In dit artikel zijn de tegemoetkomingen aan volwassenen omschreven. Tevens is aangegeven hoe verstrekkingen kunnen worden aangevraagd.

 

Artikel 6

De feitelijke uitvoering van deze verordening ligt bij de samenwerkende fondsen “Samen voor alle kinderen” en het “Volwassenenfonds”. De verordening kent een hardheidsclausule op grond waarvan het college van de bepalingen van deze verordening kan afwijken als toepassing daarvan leidt tot onbillijkheden van zwaarwegende aard.

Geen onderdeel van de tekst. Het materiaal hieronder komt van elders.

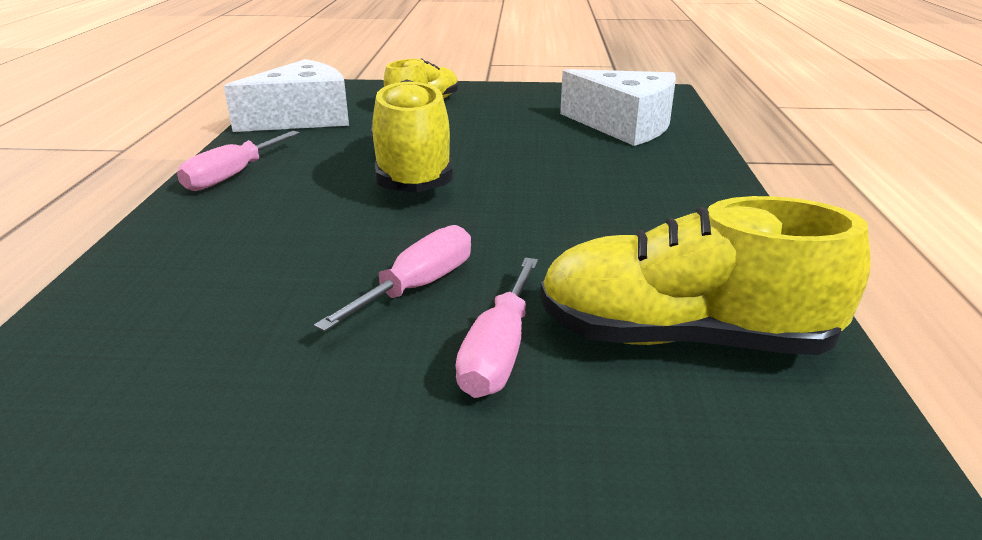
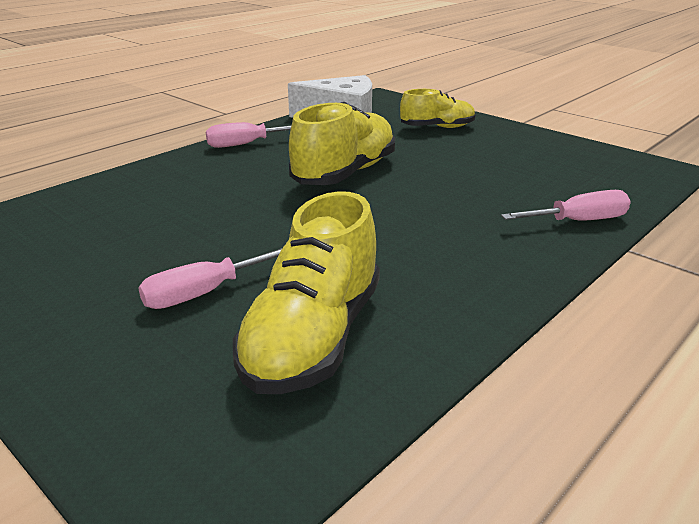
camera: 40 degrees right, 0 degrees up
pink screwdriver [314,225,471,332] -> pink screwdriver moved to [501,190,631,221]
yellow shoe [540,196,871,355] -> yellow shoe turned 120 degrees counterclockwise [233,191,380,394]
white cheese [560,69,676,146] -> none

In gevallen waarin de verordening niet voorziet neemt het college een besluit, waarbij zoveel mogelijk aansluiting wordt gezocht bij vergelijkbare situaties met inachtneming van de individuele omstandigheden van de ingezetene of het huishouden.

 

Artikel 7

Deze omschrijving behoeft geen nadere toelichting.

 

Artikel 8

Deze omschrijving behoeft geen nadere toelichting.